++++ Records to process
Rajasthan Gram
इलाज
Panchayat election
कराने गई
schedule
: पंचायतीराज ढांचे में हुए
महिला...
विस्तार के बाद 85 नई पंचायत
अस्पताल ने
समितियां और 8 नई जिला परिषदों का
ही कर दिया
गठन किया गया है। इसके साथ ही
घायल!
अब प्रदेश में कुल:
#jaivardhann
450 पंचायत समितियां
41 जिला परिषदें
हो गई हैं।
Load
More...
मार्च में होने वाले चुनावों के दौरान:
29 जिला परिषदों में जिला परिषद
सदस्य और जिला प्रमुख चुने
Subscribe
++++++++
▶ _What to work on_
Give the text of every item above as a JSON list of strings, with one string per line and no blank lines.

▶ _Response to the task_
[
  "Rajasthan Gram",
  "इलाज",
  "Panchayat election",
  "कराने गई",
  "schedule",
  ": पंचायतीराज ढांचे में हुए",
  "महिला...",
  "विस्तार के बाद 85 नई पंचायत",
  "अस्पताल ने",
  "समितियां और 8 नई जिला परिषदों का",
  "ही कर दिया",
  "गठन किया गया है। इसके साथ ही",
  "घायल!",
  "अब प्रदेश में कुल:",
  "#jaivardhann",
  "450 पंचायत समितियां",
  "41 जिला परिषदें",
  "हो गई हैं।",
  "Load",
  "More...",
  "मार्च में होने वाले चुनावों के दौरान:",
  "29 जिला परिषदों में जिला परिषद",
  "सदस्य और जिला प्रमुख चुने",
  "Subscribe"
]